--- Supplied data Enclosed Below ---

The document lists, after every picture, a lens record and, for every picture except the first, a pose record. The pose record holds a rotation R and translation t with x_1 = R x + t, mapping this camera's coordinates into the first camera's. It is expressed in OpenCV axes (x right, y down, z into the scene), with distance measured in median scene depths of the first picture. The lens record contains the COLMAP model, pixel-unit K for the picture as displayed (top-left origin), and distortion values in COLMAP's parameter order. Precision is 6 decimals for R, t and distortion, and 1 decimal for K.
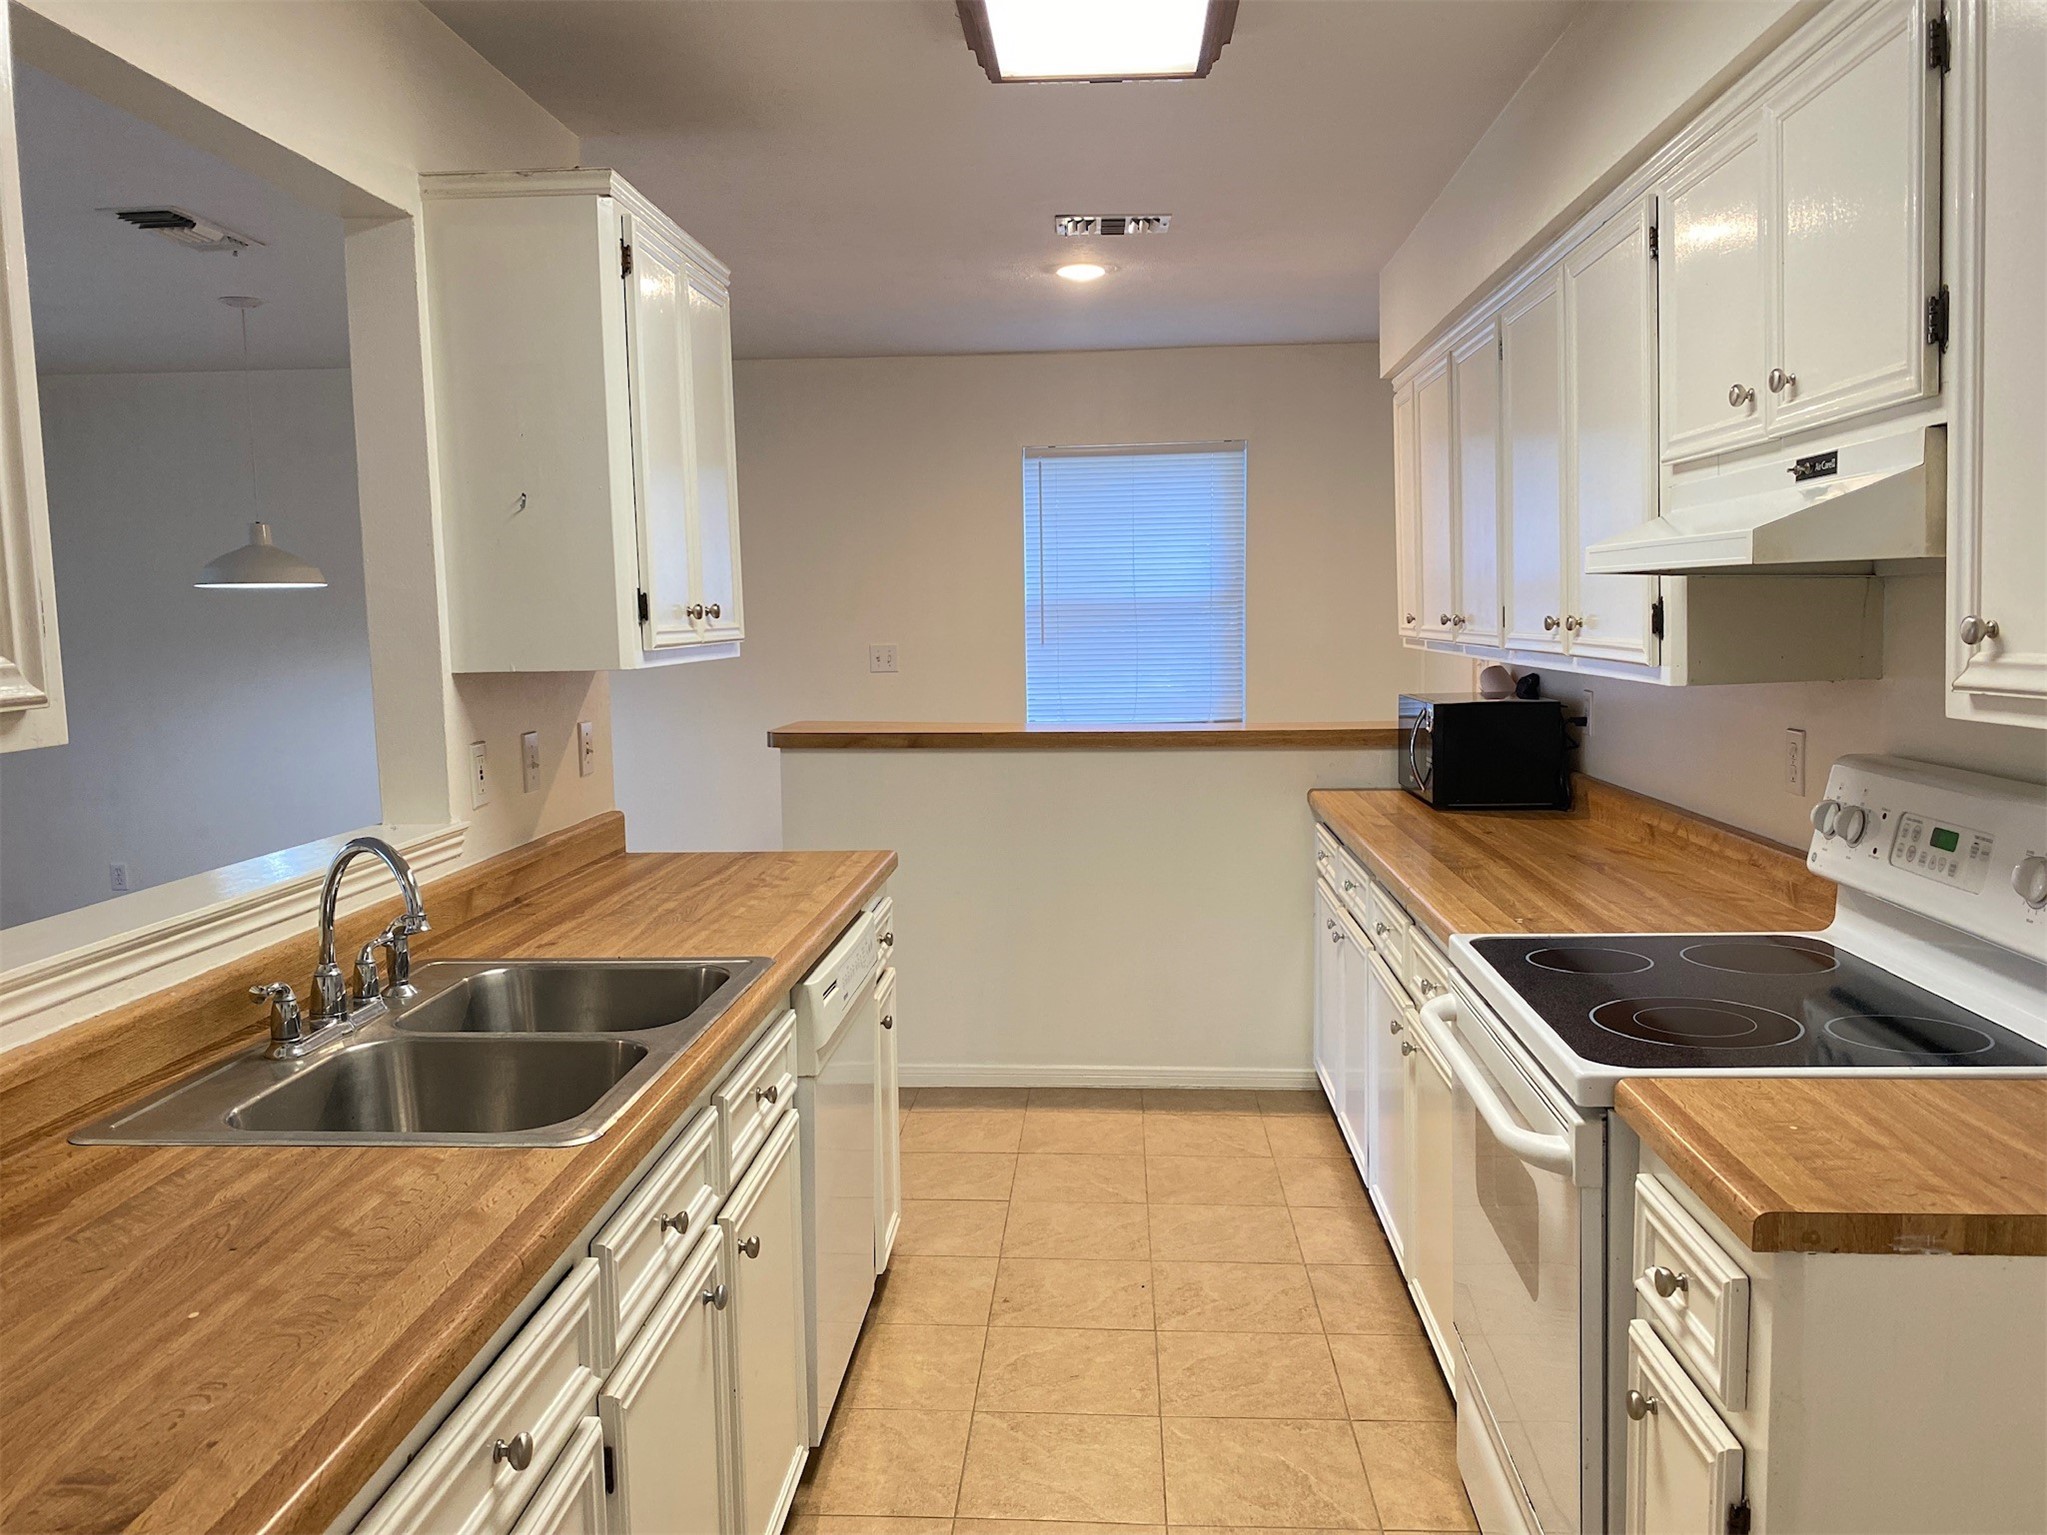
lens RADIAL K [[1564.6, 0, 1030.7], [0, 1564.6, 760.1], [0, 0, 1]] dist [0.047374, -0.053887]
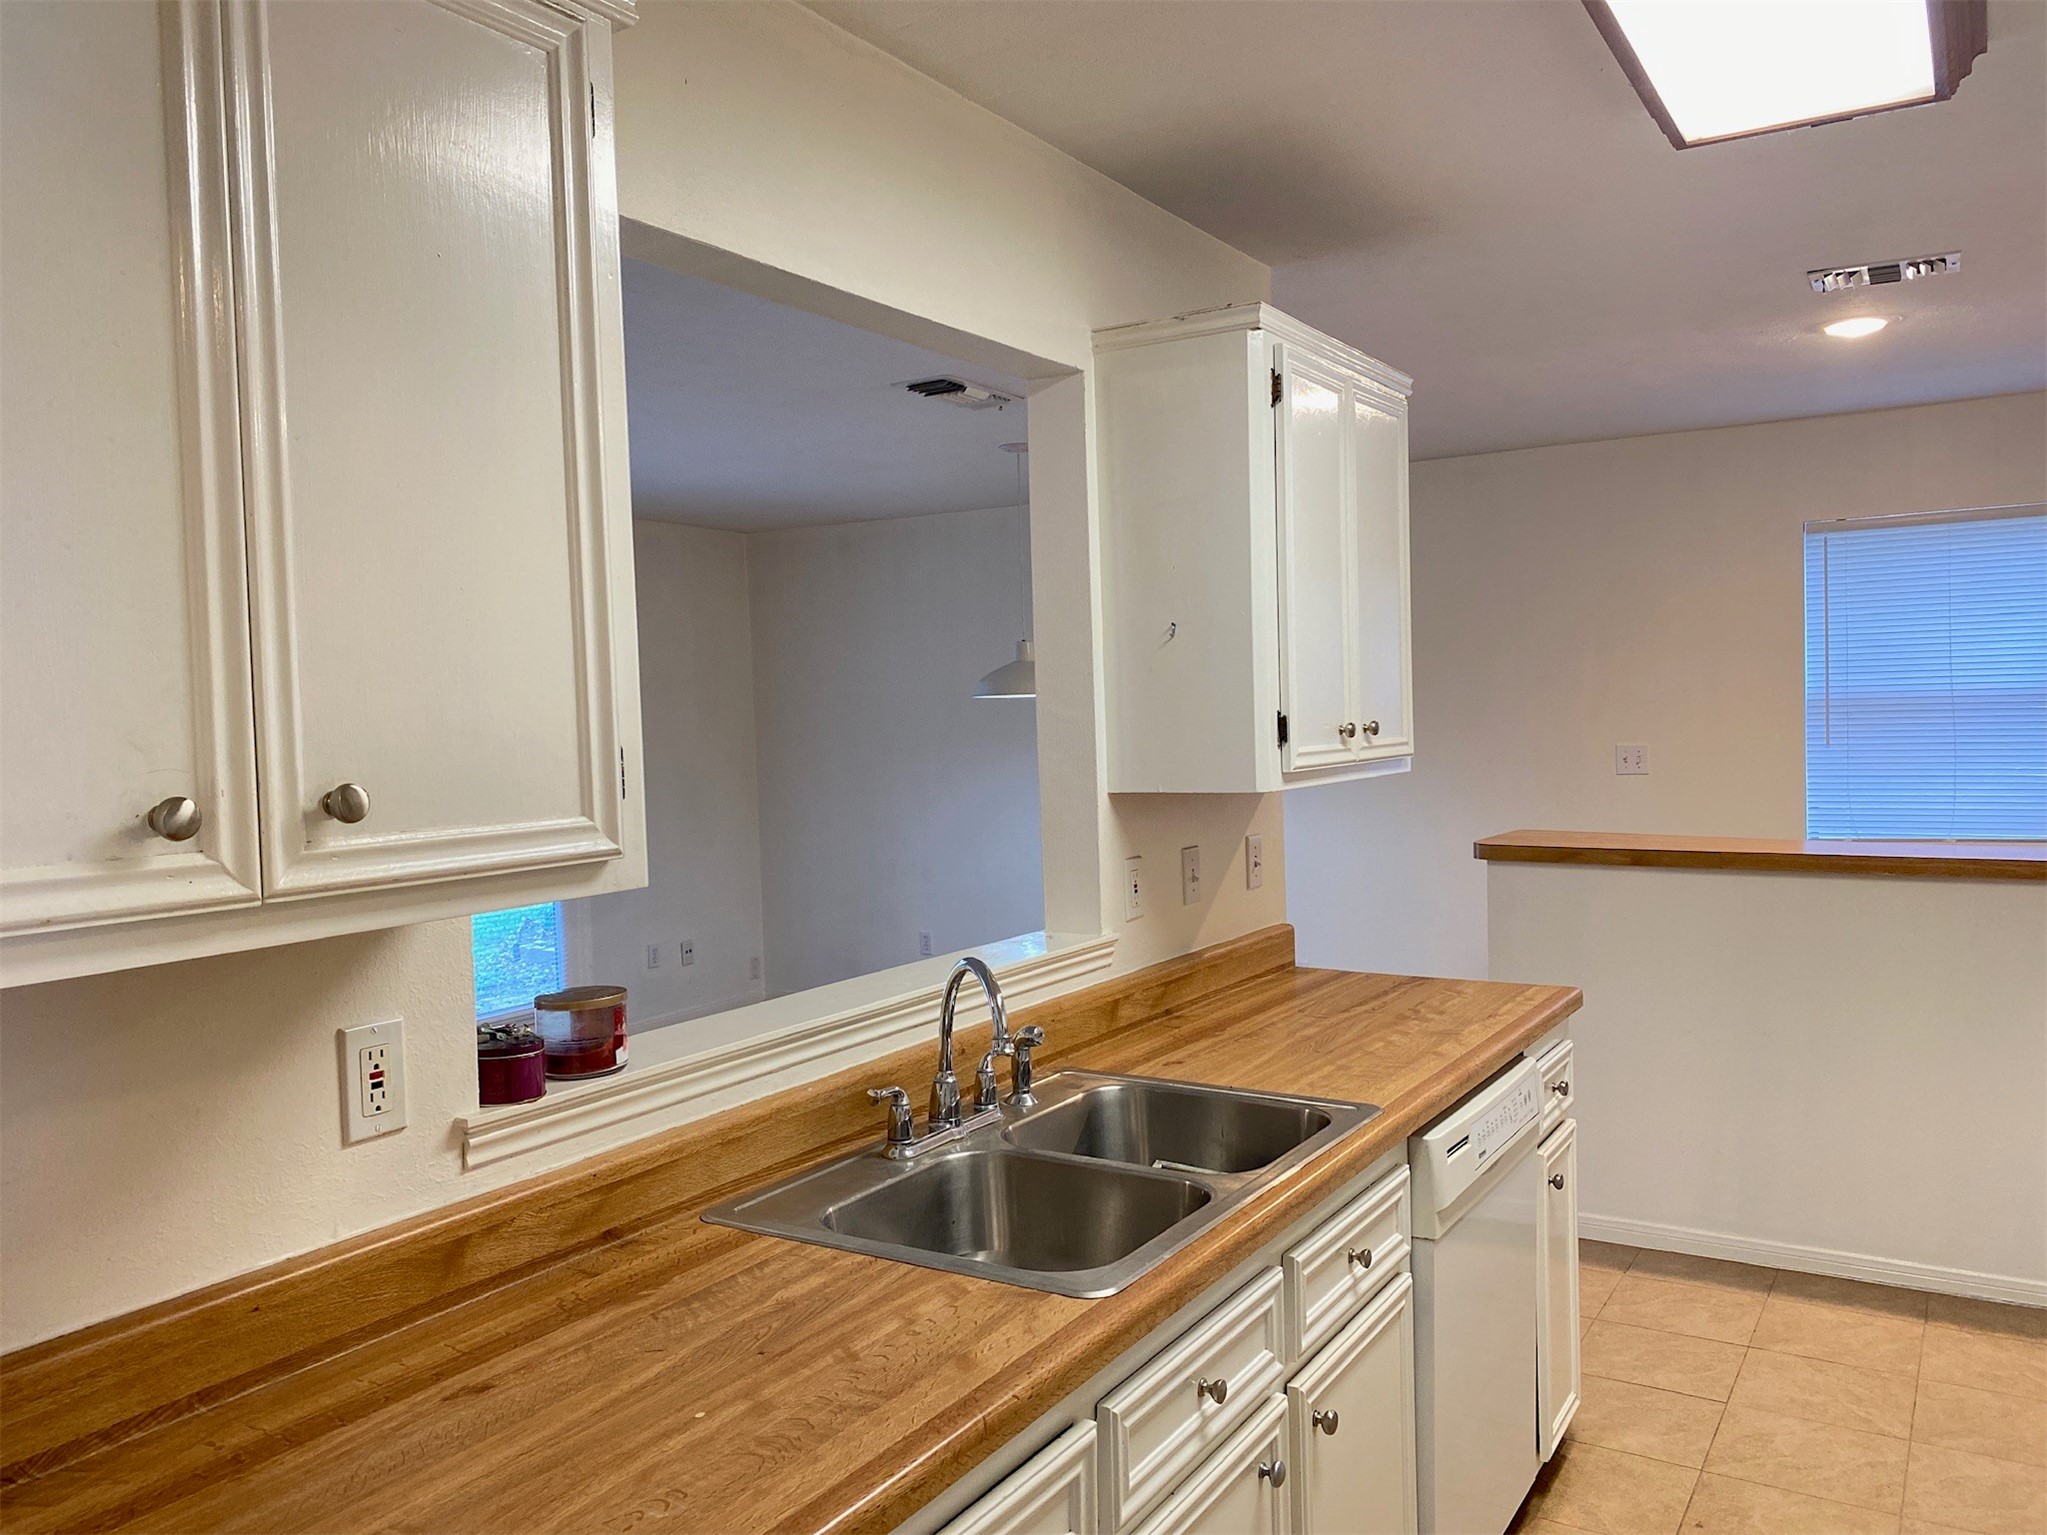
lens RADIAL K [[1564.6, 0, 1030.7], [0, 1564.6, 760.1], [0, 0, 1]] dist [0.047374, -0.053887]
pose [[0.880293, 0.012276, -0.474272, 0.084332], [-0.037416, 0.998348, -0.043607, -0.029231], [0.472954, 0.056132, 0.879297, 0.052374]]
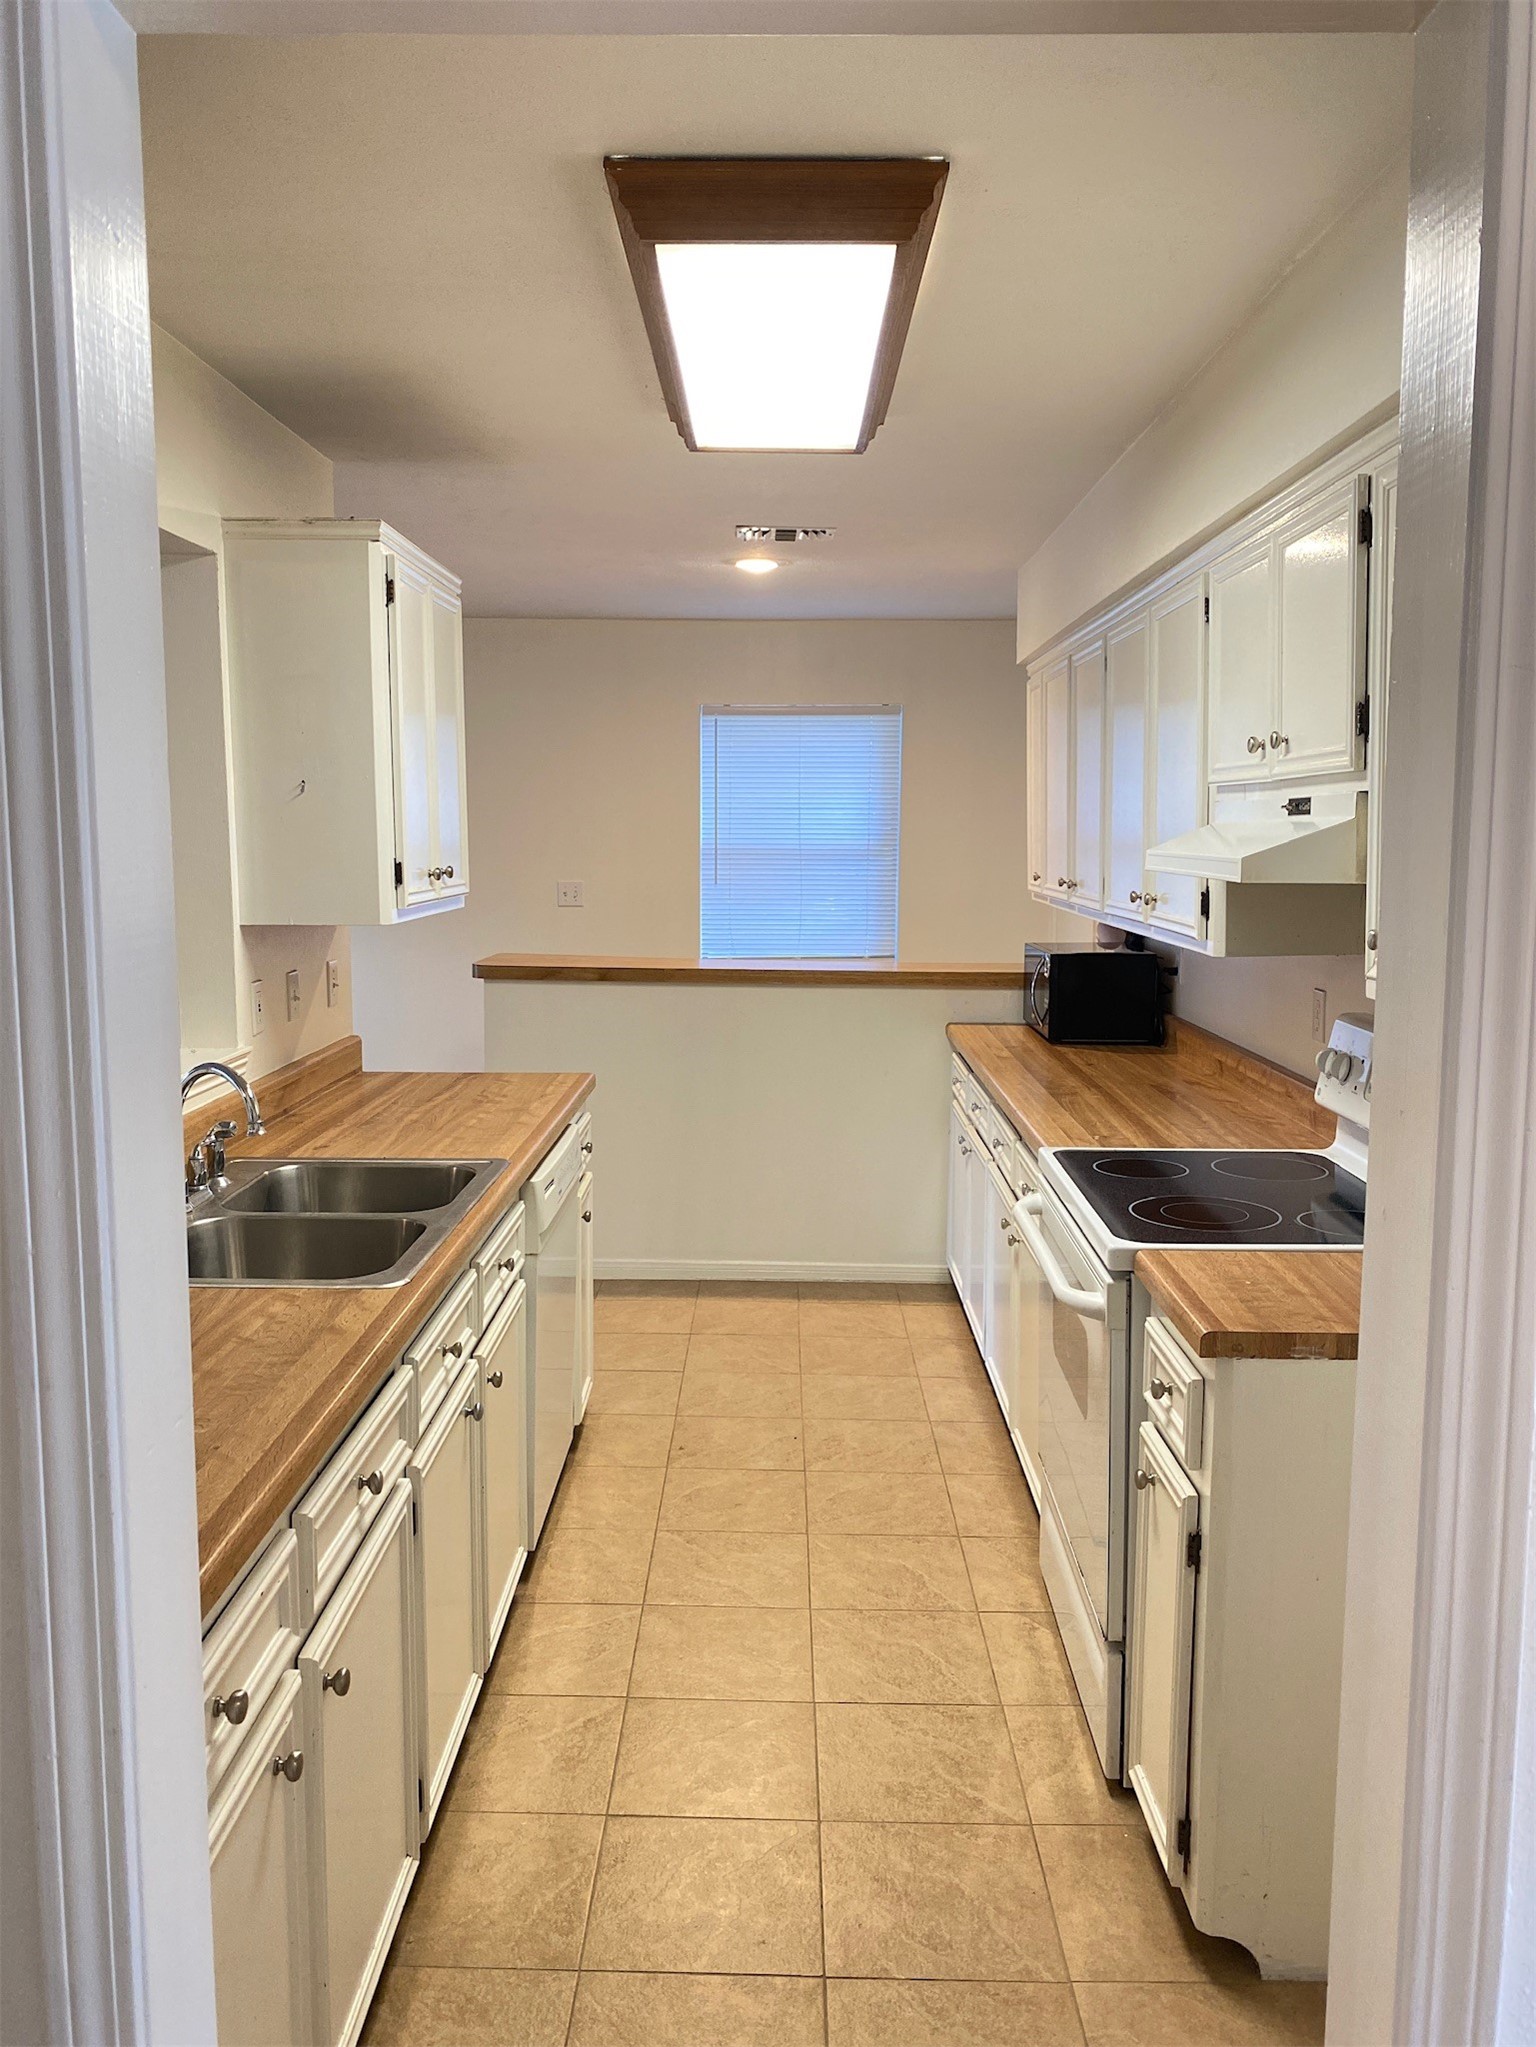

--- End of Enclosed Supplied data ---

_Exercise brief_
Pull out every line of the listing above that contains the word "pose", treating uppercase and lowercase as different.

_The answer_
The document lists, after every picture, a lens record and, for every picture except the first, a pose record. The pose record holds a rotation R and translation t with x_1 = R x + t, mapping this camera's coordinates into the first camera's. It is expressed in OpenCV axes (x right, y down, z into the scene), with distance measured in median scene depths of the first picture. The lens record contains the COLMAP model, pixel-unit K for the picture as displayed (top-left origin), and distortion values in COLMAP's parameter order. Precision is 6 decimals for R, t and distortion, and 1 decimal for K.
pose [[0.880293, 0.012276, -0.474272, 0.084332], [-0.037416, 0.998348, -0.043607, -0.029231], [0.472954, 0.056132, 0.879297, 0.052374]]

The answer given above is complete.